Supplied text:
--- START ---

Moreover, such a government bailout would only provide disincentives for GM, Ford and Chrysler companies to fundamentally restructure their failed labour and business practices, they argue.
In addition, there are broader reasons under free-market principles for opposing industrial policies, including bailouts of troubled industries in the name of 'national economic interests', that are favoured by France, Germany and Japan.
These policies of interfering in the free markets come in response to political pressure from interest groups and tend to hurt the overall economy by misallocating resources and eventually retarding economic growth.
And if the Wall Street bailout encouraged other industries to request government handouts, a government intervention in support of the auto industry is going to ignite demands from every weak sector of the economy that government - in the name of protecting so-called public or national interests - come to its aid, they say.
From that perspective, the government - and not the 'invisible hand' of the market - helps pick the winners (those that receive government assistance) and the losers (those that don't).
The trouble with that argument is that Washington has always played a role in helping certain sectors of the economy to grow, based on pressure from interest groups as well as on consideration of national interests during times of national emergency and war.
Hence, Washington was responsible for a booming housing market by providing tax exemptions to home owners and by granting huge subsidies - and protection from foreign competition - to farmers, steel workers, and, yes, the auto industries (the Chrysler bailout of 1979) or even foreign economies (the Mexican bailout of the 1990s).
And there is the (in)famous Military-Industrial Complex, under which the federal government contracts the manufacturing of its military arsenal to the private defence industry.

--- END ---

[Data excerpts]

--- START ---

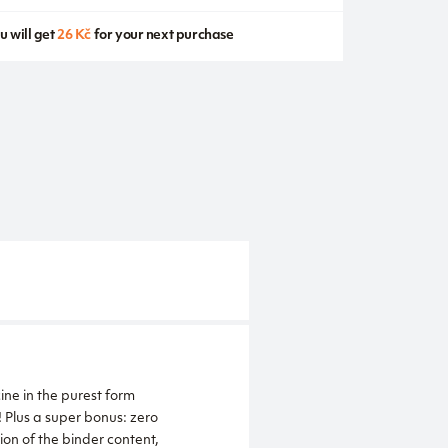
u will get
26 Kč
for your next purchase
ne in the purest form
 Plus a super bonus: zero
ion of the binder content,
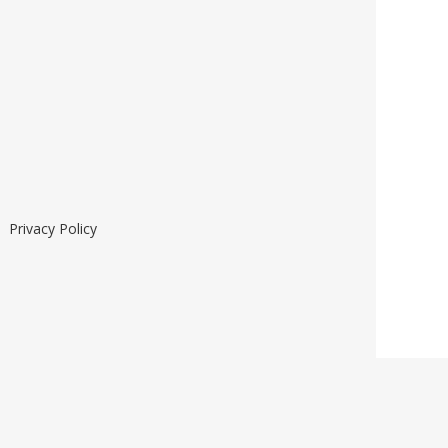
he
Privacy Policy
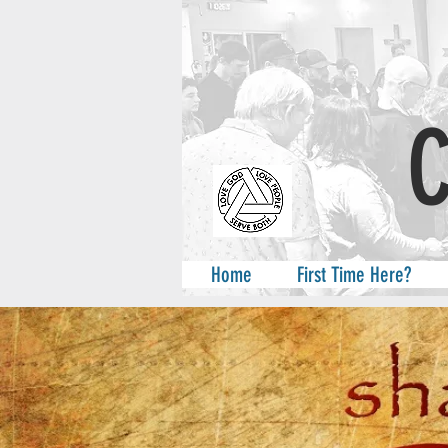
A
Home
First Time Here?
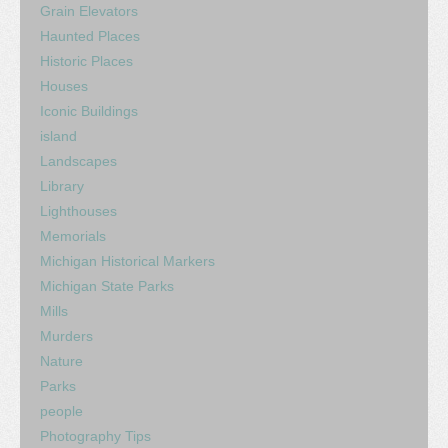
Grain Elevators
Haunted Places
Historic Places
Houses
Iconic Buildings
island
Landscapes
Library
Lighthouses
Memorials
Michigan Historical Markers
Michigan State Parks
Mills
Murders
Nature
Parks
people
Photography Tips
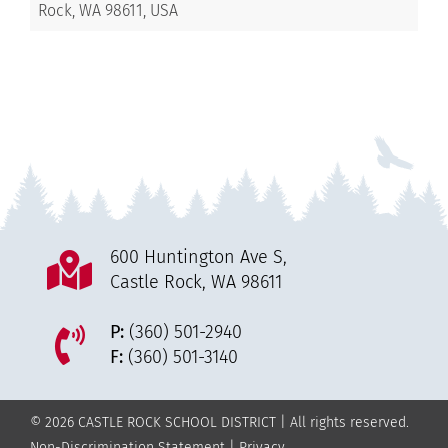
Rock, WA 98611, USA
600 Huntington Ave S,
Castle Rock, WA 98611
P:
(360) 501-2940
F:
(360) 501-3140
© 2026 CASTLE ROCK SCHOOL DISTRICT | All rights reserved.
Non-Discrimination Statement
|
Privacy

--- END ---
--- START ---

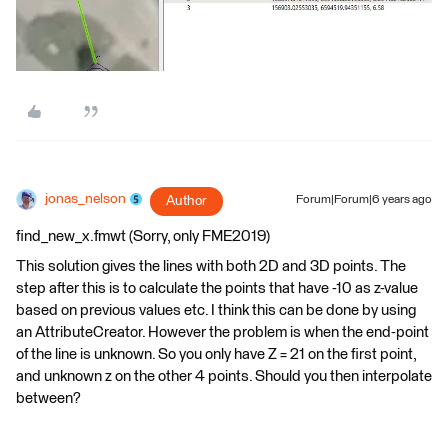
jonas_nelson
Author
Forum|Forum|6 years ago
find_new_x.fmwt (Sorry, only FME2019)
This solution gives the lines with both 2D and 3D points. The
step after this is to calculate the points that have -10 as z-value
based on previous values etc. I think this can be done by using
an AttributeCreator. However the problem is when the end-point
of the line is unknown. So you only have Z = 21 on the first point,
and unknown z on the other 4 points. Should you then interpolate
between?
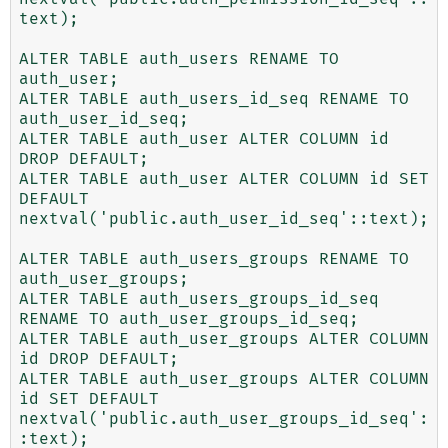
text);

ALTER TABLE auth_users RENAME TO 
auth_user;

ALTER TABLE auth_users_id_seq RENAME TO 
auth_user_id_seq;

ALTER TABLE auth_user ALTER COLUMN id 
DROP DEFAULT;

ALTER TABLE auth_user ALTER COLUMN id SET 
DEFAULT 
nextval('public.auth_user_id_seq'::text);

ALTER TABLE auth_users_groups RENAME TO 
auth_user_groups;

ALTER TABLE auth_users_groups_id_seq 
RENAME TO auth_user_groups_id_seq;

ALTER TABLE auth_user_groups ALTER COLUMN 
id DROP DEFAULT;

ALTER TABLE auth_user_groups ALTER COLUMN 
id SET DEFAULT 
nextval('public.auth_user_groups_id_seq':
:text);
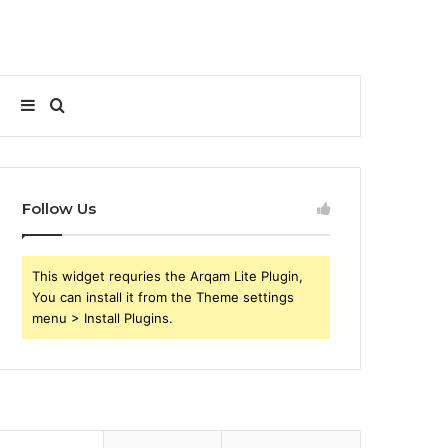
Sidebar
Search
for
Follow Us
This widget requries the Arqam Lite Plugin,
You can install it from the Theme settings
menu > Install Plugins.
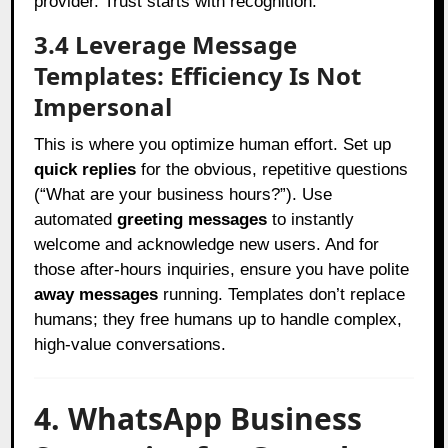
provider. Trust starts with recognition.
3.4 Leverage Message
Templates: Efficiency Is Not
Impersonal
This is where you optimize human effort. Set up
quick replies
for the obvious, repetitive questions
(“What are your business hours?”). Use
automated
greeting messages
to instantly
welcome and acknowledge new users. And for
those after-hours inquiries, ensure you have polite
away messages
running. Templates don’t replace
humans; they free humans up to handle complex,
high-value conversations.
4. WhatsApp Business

--- END ---

Problem set:
1/ For each statement below, say whether it agrees with the auto-bailout passage, answering yes or no and quoting the passage's deciding words: (a) the passage describes industrial policies, including bailouts, as favored by France, Germany and Japan; (b) the passage dates the Chrysler bailout to 1989; (c) the passage says the federal government manufactures its military arsenal itself.
2/ Pick up the auto-bailout passage after its last sentence and continue it.

Expected results:
1/
(a) Yes: "including bailouts of troubled industries in the name of 'national economic interests', that are favoured by France, Germany and Japan"
(b) No: "the Chrysler bailout of 1979"
(c) No: "the federal government contracts the manufacturing of its military arsenal to the private defence industry"

2/
Indeed, during the 1950s and the 1960s, policymakers and lawmakers insisted that having a dominant manufacturing sector, including powerful auto and aerospace industries, was in the US national interest. Hence, president Dwight Eisenhower's defence secretary, Charlie Wilson, previously of General Motors, declared: 'What's good for America is good for General Motors, and what's good for General Motors is good for America.'
These sentiments seem to be shared even today by large segments of the American public. According to a poll conducted by Peter Hart, 78 per cent of Americans believe the US auto industry is highly or extremely important, while 90 per cent of Americans believe the death of the US auto industry would do great damage to America's economic future.
And by 55 per cent to 30 per cent, Americans favour federal loans to save it.
Free marketers would counter this evidence by suggesting that if Americans really wanted to help the American-owned auto industry, they should buy more American-made cars. The fact that so many of them prefer foreign-made cars is a clear sign that they really don't have any confidence in the Big Three.
But in any case, President-elect Obama and the Democrats in Congress believe that they would be able to count on public support for a massive bailout of these companies, especially at this time of economic downturn when a collapse of, say, General Motors could help turn the current recession into a depression.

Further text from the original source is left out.